This year’s Midsummer Classic was a memorable one. Yoenis Cespedes won his second Home Run Derby in a row, the first to win back-to-back Derby’s since Ken Griffey Jr. in 1998-1999. Meanwhile, Mike Trout officially became baseball’s next big thing by winning All-Star Game MVP. Both of these feats were overshadowed by 14-time All-Star and five-time World Series Champion, Derek Jeter’s final All-Star game.
This year’s festivities have proven that these mid-season events are still popular and that MLB has the star power to produce a marketable product.
Fox’s broadcast of the 85th All-Star Game at Target Field, Minneapolis was the most watched All-Star Game since 2010 and had the first consecutive ratings increase since 1993 and 1994. In the first hour, while Jeter played, viewership averaged 11.07 million and a 3.0 rating with the essential 18-49 year-old demographic. This is a promising result for baseball, after the World Cup dominated ratings for the last month and many believe that soccer has surpassed baseball in popularity among the youth demographic.
Richard Deitsch from Sports Illustrated’s predicted that “viewership will keep dropping unless baseball fundamentally shifts its marketing to individual players rather than teams.

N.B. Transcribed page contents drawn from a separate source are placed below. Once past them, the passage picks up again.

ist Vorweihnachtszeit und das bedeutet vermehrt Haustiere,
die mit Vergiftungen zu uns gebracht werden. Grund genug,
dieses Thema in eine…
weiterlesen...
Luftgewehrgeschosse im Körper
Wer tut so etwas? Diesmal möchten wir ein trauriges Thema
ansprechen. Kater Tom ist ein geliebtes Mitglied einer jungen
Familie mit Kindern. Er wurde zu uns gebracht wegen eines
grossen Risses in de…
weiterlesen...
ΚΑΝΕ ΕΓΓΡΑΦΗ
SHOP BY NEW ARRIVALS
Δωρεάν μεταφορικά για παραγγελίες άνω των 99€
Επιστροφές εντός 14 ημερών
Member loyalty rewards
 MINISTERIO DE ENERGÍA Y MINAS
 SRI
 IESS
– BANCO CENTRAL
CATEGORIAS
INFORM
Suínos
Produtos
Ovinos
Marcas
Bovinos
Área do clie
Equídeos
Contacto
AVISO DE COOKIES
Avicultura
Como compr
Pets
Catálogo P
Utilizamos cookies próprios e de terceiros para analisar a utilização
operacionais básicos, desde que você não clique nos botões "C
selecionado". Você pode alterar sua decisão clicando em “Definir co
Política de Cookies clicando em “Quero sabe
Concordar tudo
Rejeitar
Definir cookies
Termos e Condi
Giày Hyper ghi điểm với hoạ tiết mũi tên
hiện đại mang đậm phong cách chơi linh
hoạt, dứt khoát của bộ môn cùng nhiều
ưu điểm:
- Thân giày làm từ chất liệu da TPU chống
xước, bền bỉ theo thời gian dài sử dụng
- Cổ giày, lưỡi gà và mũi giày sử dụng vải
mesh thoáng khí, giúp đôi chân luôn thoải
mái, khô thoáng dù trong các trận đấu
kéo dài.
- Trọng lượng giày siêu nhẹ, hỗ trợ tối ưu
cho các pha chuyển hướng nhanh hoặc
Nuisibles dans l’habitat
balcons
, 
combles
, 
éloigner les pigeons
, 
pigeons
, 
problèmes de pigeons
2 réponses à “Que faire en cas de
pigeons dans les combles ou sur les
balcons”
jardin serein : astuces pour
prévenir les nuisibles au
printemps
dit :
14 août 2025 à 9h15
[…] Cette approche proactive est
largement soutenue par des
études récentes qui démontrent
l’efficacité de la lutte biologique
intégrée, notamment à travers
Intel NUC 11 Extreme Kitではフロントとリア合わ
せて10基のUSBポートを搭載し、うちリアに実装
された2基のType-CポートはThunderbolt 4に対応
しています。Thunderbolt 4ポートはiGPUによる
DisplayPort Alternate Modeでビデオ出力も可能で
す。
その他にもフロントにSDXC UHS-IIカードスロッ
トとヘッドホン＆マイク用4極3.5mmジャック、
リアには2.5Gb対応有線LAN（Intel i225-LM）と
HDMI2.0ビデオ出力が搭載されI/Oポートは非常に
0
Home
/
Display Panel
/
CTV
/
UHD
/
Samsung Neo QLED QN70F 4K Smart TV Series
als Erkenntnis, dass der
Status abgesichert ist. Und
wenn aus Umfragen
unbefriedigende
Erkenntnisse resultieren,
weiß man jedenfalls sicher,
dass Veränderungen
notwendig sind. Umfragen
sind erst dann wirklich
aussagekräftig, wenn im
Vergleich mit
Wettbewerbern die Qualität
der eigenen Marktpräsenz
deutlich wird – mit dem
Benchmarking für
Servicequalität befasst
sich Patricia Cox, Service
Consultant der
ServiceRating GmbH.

But that’s a hard sell regionally because baseball at its core is a regional game.” The viewership success of the game marketed around Jeter’s final appearance has proven his point.
Cespedes’ second Home Run Derby, Trout’s MVP, and Jeter’s perfect performance made for a great All-Star weekend. Mariano Rivera’s appearance last year was memorable, this year was exceptional, but what’s to say next year won’t be unforgettable? In the future, the MLB needs to focus its mid-season event around marketable stars like Trout, the heir apparent to Jeter, while highlighting the spectacle of the All-Star Game and the excitement of the Home Run Derby.